What is the lac operon?

Answer 5

The lac operon is a model gene control mechanism which responds to sugar concentrations.
• An inducer such as lactose or allolactose will deactivate a repressor protein.
• Low or no glucose will lead to higher cAMP levels in cells. cAMP activates the CAP activator which will form a dimer and bind to DNA.
• When the preferred carbon source is present, permeases are inhibited. Catabolite repression also occurs.
• The lac operon produces β-galactosidase from lacZ and a permease from lacY.

Question 6

How does CAP function? How is it structured and how does it bind to DNA?

Answer 6

• CAP is a homodimeric protein is activated by cAMP, which is produced in response to low levels of glucose.
• The N-terminal domain is involved in dimerization and cAMP binding (required for DNA binding and bending).
• C-terminal domain is involved in DNA binding through a helix-turn-helix motif.
• It binds to a site of about 22 bp at a responsive promoter. There is a 5 base pair consensus sequence. CAP binds most strongly to sites that contain two inverted versions of this pentamer.
• The pentamer can be adjacent to the promoter, upstream of the promoter or within the promoter itself.
• The AR1 site which interacts with the C-terminal domain of the α subunits of RNAP.

Question 7

What are the three ways CAP can bind?

Answer 7

1) Class I: single site upstream of -35. Interaction with the α-CTD of RNAP via AR1 on a downstream CRP subunit. (E.g. lac).
2) Class II: single cap site replaces the -35 RNAP recognition region.
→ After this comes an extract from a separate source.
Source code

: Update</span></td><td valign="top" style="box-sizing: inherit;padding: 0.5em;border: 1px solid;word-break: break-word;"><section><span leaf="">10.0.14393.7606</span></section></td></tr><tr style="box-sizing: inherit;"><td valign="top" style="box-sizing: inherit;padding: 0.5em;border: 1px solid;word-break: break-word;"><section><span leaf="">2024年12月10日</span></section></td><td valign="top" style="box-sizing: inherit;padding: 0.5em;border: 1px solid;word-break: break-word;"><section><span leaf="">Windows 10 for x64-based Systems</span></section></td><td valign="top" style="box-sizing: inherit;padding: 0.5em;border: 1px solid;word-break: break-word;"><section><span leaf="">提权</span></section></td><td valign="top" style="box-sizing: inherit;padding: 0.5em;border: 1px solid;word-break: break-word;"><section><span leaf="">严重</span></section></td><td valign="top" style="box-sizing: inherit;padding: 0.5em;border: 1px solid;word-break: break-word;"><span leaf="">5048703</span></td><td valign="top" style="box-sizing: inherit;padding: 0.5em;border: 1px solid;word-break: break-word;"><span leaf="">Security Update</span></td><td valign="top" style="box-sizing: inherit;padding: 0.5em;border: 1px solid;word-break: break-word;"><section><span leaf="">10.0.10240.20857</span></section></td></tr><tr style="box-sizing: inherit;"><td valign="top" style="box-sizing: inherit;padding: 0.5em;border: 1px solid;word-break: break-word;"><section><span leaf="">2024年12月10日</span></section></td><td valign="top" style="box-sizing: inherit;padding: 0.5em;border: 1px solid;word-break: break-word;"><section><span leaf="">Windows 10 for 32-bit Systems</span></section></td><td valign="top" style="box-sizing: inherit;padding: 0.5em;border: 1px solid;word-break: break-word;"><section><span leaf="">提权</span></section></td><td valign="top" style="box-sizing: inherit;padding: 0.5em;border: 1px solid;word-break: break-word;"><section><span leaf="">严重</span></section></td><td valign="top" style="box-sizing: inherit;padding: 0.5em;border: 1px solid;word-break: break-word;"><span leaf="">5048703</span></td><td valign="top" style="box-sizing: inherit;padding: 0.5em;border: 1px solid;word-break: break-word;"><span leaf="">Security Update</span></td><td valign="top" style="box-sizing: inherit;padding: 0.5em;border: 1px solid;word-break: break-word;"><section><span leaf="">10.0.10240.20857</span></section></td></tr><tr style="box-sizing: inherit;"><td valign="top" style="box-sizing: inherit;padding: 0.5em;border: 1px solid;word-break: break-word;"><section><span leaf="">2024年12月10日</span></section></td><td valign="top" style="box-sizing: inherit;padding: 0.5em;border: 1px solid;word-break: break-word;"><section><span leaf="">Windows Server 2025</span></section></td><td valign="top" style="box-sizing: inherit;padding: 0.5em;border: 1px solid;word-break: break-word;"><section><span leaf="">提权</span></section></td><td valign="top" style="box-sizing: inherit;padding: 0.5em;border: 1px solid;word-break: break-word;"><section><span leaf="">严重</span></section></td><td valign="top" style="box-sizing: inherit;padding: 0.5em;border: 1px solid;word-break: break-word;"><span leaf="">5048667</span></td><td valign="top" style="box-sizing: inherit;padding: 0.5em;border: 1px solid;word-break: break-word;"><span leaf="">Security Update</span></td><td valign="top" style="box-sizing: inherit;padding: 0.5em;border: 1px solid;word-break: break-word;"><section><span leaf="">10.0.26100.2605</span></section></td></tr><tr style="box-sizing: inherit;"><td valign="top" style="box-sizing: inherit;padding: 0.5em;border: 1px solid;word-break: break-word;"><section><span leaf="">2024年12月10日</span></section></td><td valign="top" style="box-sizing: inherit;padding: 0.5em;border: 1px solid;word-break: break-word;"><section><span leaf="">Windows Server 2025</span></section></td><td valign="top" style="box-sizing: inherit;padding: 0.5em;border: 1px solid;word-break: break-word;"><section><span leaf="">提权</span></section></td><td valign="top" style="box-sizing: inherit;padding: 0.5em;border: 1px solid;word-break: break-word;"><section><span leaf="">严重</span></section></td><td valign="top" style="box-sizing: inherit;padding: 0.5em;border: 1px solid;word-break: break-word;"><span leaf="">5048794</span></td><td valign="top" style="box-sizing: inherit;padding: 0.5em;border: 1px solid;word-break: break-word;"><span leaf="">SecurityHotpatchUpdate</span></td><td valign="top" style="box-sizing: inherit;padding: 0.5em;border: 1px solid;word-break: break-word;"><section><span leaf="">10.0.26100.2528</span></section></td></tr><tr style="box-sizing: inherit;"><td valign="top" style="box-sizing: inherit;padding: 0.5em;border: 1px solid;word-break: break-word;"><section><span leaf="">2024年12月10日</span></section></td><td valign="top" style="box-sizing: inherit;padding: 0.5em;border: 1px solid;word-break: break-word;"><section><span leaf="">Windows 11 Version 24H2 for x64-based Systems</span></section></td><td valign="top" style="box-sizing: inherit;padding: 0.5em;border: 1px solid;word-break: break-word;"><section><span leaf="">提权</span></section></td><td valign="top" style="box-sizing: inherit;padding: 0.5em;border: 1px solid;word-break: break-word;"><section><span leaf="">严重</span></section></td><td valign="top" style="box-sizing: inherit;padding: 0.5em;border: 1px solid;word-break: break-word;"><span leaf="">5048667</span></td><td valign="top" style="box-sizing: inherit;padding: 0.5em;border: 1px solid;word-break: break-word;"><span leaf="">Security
AR1 interacts with the α-CTD and AR2 interacts with α-NTD. E.g. galP1.
3) Class III: multiple activators are involved. E.g. 2 or more CAP molecules or 1 CAP and 1 locus specific activator.

Question 8

How did Zhou (1993) show the role of orientation in binding? Draw a diagram.

Answer 8

Experiments were used to show that different binding sites correspond to different orientations.
• Zhou (1993) created different heterodimers.
• One had a non-functional activating region but WT DNA binding specificity.
• The other had a functional activating region but non-WT DNA binding specific.
• This allowed researchers to orient the dimers.
• It was discovered that the promoter proximal subunit is involved in activation.

Question 9

How do we know that activators function by promoter melting at -10? What can we use this for?

Answer 9

Use classical genetics to mutate DNA and screen for bacteria which induce lac operon in the presence of glucose and an inducer.
• LacUV5 promoter.
• Independent of CAP and cAMP.
• -10 sequence is different, it can be melted by σ70.
• LacUV5 is very useful because no activators are required, it is just controlled by repression.

Question 10

What is FNR?

Answer 10

FNR is fumarate nitrate reduction and it is involved in oxygen deprivation response.
• FNR forms a dimer without oxygen and binds to DNA.
• Aspartate and arginine form part of the dimerization helix which forms salt bridges.
• 4Fe-4S is used sense oxygen presence.
• When oxygen is introduced the [4Fe-4S]2+ is converted to [2Fe-2S]2+.
• In aerobic cells further, oxygenation degrades the cluster to produce cluster less apo-FNR.

Question 11

What are the two main FNR classes?

Answer 11

1) Class I: FNR binding is centred further upstream of the start site at around -61.5. FNR makes contacts with RNAP through AR1. Similar to CAP.
2) Class II: FNR binding is centred further upstream of the start site at -41.5. FNR makes contact through AR1, AR2 and AR3.